Une magnifique interprète au service de la beauté
Sur scène, la comédienne est solaire. Excellente conteuse, elle emporte les spectateurs d’anecdote en anecdote avec un juste équilibre entre légèreté et humour, sans lourdeur ni moralisation, et ce malgré des propos d’une certaine gravité et particulièrement intimes pour elle. Et lorsque les mots parlés ne suffisent plus, elle entremêle à son récit des chansons originales, magnifiquement interprétées et véritable vecteurs des émotions du personnage.

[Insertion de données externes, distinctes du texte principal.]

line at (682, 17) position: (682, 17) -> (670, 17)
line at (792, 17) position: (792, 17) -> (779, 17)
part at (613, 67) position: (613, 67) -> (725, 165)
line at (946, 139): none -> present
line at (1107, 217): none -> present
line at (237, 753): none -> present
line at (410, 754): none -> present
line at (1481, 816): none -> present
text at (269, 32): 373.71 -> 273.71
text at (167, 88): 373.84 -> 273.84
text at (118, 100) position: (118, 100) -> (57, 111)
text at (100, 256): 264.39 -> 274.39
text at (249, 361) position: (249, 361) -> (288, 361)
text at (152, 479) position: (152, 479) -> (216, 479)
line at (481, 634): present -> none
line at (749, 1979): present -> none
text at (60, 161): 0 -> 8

Impossible notamment de ne pas être saisie lorsqu’elle chante comment son expérience du harcèlement au collège lui donnait le sentiment d’être en cage.
Pour parfaire le tableau, le spectacle s’appuie sur une scénographie et des costumes très riches. Sur scène, c’est un assemblage poétique de lampes de chevet, d’un lit encombré de costumes, d’un lustre, d’un fauteuil, d’une fenêtre encadrée de rideaux, d’une plante verte et d’un grand M sur le mur – à mi-chemin entre un salon et une chambre à coucher. Les jeux d’ombre et de lumière particulièrement aboutis créent une atmosphère intime, tamisée, mystérieuse ou parfois inquiétante, en parfaite adéquation avec les histoires entremêlées. Le travail de mise en scène est également très inspiré d’univers cinématographiques, suscitant de véritables images de films : le gangster dans un rond de lumière de projecteurs, les flashs des appareils photos d’un shooting oppressant, ou encore la chaleur de la dernière lampe allumée dans un salon en fin de soirée.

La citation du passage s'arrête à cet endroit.